◆ **ABOUT THIS EXERCISE**: In the records below, the line with "interessier" opens the range and the line with "Lưu tên của" closes it; print that range exactly and nothing else.

◆ **TASK INPUTS**:
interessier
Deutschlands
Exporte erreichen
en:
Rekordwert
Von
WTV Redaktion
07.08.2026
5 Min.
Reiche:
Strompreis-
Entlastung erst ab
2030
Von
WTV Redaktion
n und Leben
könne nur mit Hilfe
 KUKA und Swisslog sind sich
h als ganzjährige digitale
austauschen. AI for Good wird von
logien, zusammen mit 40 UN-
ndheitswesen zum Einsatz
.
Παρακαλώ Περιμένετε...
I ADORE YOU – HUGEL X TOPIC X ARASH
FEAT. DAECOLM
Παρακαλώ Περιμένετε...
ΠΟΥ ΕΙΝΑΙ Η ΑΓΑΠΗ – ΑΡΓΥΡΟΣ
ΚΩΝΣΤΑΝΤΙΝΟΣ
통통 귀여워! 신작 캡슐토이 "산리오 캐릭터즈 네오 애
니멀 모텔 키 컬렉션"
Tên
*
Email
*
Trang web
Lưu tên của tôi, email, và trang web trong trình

* * *

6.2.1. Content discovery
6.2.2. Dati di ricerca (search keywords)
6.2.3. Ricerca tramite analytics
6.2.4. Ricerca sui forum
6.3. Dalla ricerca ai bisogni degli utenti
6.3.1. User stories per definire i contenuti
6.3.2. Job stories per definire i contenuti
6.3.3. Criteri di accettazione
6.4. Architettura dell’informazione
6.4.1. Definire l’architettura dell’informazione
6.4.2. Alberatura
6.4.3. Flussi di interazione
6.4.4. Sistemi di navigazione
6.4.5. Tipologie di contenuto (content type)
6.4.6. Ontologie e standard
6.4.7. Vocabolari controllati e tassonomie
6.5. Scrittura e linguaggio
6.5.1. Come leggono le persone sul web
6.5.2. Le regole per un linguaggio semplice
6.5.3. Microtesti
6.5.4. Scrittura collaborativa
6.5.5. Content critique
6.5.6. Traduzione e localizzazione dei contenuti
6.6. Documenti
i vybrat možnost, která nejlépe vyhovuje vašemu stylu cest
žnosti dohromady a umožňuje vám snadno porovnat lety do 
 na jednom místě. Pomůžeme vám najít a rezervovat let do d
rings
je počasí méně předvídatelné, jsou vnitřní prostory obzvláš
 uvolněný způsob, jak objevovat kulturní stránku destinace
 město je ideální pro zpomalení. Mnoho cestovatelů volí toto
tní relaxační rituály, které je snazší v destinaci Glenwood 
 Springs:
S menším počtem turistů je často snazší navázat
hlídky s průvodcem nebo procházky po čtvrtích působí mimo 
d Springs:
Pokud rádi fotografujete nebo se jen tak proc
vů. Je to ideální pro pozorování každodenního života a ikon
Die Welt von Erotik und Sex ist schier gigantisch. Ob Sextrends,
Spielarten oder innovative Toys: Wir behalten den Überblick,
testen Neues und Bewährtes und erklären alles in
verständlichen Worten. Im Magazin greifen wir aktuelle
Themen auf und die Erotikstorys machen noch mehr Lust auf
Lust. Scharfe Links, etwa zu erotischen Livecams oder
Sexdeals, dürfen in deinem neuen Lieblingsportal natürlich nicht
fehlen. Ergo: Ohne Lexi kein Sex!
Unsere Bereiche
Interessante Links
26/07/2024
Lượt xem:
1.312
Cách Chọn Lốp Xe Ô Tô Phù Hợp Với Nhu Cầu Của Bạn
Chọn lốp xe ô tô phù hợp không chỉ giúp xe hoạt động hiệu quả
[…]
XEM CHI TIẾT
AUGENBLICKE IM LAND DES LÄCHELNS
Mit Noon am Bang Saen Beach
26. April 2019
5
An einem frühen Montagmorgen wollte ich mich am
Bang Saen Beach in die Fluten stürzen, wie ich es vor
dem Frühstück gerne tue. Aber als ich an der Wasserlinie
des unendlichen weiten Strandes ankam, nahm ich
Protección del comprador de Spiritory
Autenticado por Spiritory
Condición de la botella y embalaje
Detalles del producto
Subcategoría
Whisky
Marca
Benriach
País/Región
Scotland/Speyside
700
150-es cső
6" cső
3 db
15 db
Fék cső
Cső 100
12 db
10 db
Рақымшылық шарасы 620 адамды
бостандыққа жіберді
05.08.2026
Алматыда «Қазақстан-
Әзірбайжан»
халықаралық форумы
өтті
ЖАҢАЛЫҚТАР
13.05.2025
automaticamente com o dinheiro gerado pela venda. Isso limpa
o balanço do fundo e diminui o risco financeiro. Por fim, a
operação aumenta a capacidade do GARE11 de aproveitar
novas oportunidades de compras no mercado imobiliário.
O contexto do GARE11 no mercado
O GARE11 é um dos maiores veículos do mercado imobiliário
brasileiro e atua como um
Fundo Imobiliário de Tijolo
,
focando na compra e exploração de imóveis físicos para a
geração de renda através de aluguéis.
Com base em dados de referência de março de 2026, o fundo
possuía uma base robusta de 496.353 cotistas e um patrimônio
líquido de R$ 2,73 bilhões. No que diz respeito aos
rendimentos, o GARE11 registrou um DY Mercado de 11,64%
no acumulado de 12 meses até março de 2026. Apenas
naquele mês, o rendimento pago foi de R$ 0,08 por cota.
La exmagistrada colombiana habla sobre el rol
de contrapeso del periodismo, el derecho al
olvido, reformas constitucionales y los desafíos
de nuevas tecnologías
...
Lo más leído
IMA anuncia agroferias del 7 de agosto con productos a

* * *

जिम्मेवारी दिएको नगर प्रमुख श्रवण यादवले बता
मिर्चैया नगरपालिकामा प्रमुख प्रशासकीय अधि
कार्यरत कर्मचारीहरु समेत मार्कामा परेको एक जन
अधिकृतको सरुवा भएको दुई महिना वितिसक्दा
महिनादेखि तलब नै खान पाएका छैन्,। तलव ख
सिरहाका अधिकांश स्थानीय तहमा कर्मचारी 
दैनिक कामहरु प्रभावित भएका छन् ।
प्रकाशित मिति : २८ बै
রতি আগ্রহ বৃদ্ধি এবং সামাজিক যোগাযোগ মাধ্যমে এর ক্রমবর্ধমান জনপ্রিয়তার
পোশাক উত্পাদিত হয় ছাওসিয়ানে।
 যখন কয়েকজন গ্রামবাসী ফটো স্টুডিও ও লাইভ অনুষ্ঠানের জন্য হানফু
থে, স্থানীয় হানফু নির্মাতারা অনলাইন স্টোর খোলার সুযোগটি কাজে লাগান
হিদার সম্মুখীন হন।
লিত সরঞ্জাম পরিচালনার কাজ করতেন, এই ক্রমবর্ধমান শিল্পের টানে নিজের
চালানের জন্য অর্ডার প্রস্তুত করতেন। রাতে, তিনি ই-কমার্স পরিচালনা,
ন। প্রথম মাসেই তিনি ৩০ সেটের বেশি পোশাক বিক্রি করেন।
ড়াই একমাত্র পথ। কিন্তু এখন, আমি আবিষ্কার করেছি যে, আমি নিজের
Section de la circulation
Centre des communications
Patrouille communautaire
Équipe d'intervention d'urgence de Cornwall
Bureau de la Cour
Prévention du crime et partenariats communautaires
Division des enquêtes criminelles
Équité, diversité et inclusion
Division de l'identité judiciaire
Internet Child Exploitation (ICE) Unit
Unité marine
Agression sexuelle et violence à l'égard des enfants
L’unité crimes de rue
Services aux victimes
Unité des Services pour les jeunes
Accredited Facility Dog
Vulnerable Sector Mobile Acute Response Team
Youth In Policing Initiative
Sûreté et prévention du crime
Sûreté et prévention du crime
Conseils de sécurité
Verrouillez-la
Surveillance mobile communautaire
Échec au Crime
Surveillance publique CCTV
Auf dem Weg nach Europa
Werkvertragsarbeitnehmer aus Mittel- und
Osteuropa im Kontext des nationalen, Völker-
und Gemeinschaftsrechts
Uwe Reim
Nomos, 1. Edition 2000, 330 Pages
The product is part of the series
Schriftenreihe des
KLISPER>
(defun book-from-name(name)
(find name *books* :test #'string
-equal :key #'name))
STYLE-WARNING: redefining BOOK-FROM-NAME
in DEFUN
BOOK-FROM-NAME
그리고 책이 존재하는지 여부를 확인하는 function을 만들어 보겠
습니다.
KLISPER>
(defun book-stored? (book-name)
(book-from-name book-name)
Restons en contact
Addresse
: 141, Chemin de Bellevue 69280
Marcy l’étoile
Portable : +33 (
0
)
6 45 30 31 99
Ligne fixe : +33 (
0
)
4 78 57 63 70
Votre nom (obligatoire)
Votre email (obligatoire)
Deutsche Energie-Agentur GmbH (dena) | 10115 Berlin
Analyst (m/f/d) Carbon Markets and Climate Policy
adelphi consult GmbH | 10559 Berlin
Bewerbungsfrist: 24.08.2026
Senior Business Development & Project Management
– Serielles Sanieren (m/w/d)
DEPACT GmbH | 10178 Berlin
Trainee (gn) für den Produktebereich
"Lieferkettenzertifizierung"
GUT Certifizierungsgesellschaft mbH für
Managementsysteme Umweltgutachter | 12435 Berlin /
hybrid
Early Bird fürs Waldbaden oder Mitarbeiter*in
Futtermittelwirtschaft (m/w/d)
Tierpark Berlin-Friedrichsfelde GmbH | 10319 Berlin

◆ **WRITTEN REPLY**:
interessier
Deutschlands
Exporte erreichen
en:
Rekordwert
Von
WTV Redaktion
07.08.2026
5 Min.
Reiche:
Strompreis-
Entlastung erst ab
2030
Von
WTV Redaktion
n und Leben
könne nur mit Hilfe
 KUKA und Swisslog sind sich
h als ganzjährige digitale
austauschen. AI for Good wird von
logien, zusammen mit 40 UN-
ndheitswesen zum Einsatz
.
Παρακαλώ Περιμένετε...
I ADORE YOU – HUGEL X TOPIC X ARASH
FEAT. DAECOLM
Παρακαλώ Περιμένετε...
ΠΟΥ ΕΙΝΑΙ Η ΑΓΑΠΗ – ΑΡΓΥΡΟΣ
ΚΩΝΣΤΑΝΤΙΝΟΣ
통통 귀여워! 신작 캡슐토이 "산리오 캐릭터즈 네오 애
니멀 모텔 키 컬렉션"
Tên
*
Email
*
Trang web
Lưu tên của tôi, email, và trang web trong trình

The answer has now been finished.